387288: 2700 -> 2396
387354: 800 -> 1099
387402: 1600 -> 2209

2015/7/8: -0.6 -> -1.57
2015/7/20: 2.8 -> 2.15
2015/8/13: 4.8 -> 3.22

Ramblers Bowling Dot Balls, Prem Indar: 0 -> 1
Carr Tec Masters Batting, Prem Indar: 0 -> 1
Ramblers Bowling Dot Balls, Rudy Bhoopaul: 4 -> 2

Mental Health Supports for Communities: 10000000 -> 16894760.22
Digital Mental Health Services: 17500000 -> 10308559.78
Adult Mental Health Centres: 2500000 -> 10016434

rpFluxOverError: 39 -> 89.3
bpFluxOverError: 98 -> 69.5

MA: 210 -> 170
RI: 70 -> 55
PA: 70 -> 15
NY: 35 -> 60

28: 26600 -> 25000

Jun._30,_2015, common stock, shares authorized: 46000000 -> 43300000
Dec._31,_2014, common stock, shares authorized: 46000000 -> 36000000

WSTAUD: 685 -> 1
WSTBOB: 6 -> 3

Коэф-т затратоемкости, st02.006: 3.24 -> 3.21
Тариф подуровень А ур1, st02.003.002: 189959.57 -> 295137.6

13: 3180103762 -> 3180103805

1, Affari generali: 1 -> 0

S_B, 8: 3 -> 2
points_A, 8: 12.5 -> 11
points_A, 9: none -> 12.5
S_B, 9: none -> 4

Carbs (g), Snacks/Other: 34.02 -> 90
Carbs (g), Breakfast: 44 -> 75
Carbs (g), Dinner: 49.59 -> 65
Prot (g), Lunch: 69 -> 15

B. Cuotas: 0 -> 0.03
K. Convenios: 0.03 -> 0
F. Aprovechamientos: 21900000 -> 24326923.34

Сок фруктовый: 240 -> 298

● EXERCISE: Please make the answer a complete, exact reproduction of the records.

● RESPONSE:
387288: 2700 -> 2396
387354: 800 -> 1099
387402: 1600 -> 2209

2015/7/8: -0.6 -> -1.57
2015/7/20: 2.8 -> 2.15
2015/8/13: 4.8 -> 3.22

Ramblers Bowling Dot Balls, Prem Indar: 0 -> 1
Carr Tec Masters Batting, Prem Indar: 0 -> 1
Ramblers Bowling Dot Balls, Rudy Bhoopaul: 4 -> 2

Mental Health Supports for Communities: 10000000 -> 16894760.22
Digital Mental Health Services: 17500000 -> 10308559.78
Adult Mental Health Centres: 2500000 -> 10016434

rpFluxOverError: 39 -> 89.3
bpFluxOverError: 98 -> 69.5

MA: 210 -> 170
RI: 70 -> 55
PA: 70 -> 15
NY: 35 -> 60

28: 26600 -> 25000

Jun._30,_2015, common stock, shares authorized: 46000000 -> 43300000
Dec._31,_2014, common stock, shares authorized: 46000000 -> 36000000

WSTAUD: 685 -> 1
WSTBOB: 6 -> 3

Коэф-т затратоемкости, st02.006: 3.24 -> 3.21
Тариф подуровень А ур1, st02.003.002: 189959.57 -> 295137.6

13: 3180103762 -> 3180103805

1, Affari generali: 1 -> 0

S_B, 8: 3 -> 2
points_A, 8: 12.5 -> 11
points_A, 9: none -> 12.5
S_B, 9: none -> 4

Carbs (g), Snacks/Other: 34.02 -> 90
Carbs (g), Breakfast: 44 -> 75
Carbs (g), Dinner: 49.59 -> 65
Prot (g), Lunch: 69 -> 15

B. Cuotas: 0 -> 0.03
K. Convenios: 0.03 -> 0
F. Aprovechamientos: 21900000 -> 24326923.34

Сок фруктовый: 240 -> 298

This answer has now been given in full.